[SUPPLIED DATA]
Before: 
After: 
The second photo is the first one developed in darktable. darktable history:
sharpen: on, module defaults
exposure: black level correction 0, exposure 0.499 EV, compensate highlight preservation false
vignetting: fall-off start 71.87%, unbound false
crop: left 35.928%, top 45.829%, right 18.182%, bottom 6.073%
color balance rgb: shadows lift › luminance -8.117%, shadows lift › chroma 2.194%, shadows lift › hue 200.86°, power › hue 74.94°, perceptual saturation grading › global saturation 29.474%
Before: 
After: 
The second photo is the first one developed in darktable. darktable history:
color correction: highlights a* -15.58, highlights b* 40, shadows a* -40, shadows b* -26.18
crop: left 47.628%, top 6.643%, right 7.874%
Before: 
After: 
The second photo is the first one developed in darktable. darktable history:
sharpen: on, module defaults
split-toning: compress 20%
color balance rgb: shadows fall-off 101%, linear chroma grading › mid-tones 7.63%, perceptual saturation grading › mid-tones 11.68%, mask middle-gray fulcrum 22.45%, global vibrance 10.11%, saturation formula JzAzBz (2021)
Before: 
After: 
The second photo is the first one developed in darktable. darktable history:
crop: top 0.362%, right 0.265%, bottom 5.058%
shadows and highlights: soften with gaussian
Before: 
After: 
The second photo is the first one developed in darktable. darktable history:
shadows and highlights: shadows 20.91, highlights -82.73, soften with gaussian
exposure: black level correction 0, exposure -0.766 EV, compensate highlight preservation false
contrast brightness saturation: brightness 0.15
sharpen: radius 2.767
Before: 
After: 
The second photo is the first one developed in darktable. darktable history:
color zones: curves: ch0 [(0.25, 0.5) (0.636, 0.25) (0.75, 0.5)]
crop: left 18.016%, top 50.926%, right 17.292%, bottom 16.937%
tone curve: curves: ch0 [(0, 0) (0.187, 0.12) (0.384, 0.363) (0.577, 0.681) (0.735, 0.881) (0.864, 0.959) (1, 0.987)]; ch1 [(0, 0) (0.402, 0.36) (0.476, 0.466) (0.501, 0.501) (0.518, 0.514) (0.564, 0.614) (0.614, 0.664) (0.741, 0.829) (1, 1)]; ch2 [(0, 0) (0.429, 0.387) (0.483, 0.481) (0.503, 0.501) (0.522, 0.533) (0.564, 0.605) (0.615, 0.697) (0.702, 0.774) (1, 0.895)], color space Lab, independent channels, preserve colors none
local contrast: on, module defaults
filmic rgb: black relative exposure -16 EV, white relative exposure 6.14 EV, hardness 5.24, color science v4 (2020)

[WHAT YOU HAVE TO DO] Copy out every one of the entries above, character for character, with no changes.

[TASK ANSWER]
Before: 
After: 
The second photo is the first one developed in darktable. darktable history:
sharpen: on, module defaults
exposure: black level correction 0, exposure 0.499 EV, compensate highlight preservation false
vignetting: fall-off start 71.87%, unbound false
crop: left 35.928%, top 45.829%, right 18.182%, bottom 6.073%
color balance rgb: shadows lift › luminance -8.117%, shadows lift › chroma 2.194%, shadows lift › hue 200.86°, power › hue 74.94°, perceptual saturation grading › global saturation 29.474%
Before: 
After: 
The second photo is the first one developed in darktable. darktable history:
color correction: highlights a* -15.58, highlights b* 40, shadows a* -40, shadows b* -26.18
crop: left 47.628%, top 6.643%, right 7.874%
Before: 
After: 
The second photo is the first one developed in darktable. darktable history:
sharpen: on, module defaults
split-toning: compress 20%
color balance rgb: shadows fall-off 101%, linear chroma grading › mid-tones 7.63%, perceptual saturation grading › mid-tones 11.68%, mask middle-gray fulcrum 22.45%, global vibrance 10.11%, saturation formula JzAzBz (2021)
Before: 
After: 
The second photo is the first one developed in darktable. darktable history:
crop: top 0.362%, right 0.265%, bottom 5.058%
shadows and highlights: soften with gaussian
Before: 
After: 
The second photo is the first one developed in darktable. darktable history:
shadows and highlights: shadows 20.91, highlights -82.73, soften with gaussian
exposure: black level correction 0, exposure -0.766 EV, compensate highlight preservation false
contrast brightness saturation: brightness 0.15
sharpen: radius 2.767
Before: 
After: 
The second photo is the first one developed in darktable. darktable history:
color zones: curves: ch0 [(0.25, 0.5) (0.636, 0.25) (0.75, 0.5)]
crop: left 18.016%, top 50.926%, right 17.292%, bottom 16.937%
tone curve: curves: ch0 [(0, 0) (0.187, 0.12) (0.384, 0.363) (0.577, 0.681) (0.735, 0.881) (0.864, 0.959) (1, 0.987)]; ch1 [(0, 0) (0.402, 0.36) (0.476, 0.466) (0.501, 0.501) (0.518, 0.514) (0.564, 0.614) (0.614, 0.664) (0.741, 0.829) (1, 1)]; ch2 [(0, 0) (0.429, 0.387) (0.483, 0.481) (0.503, 0.501) (0.522, 0.533) (0.564, 0.605) (0.615, 0.697) (0.702, 0.774) (1, 0.895)], color space Lab, independent channels, preserve colors none
local contrast: on, module defaults
filmic rgb: black relative exposure -16 EV, white relative exposure 6.14 EV, hardness 5.24, color science v4 (2020)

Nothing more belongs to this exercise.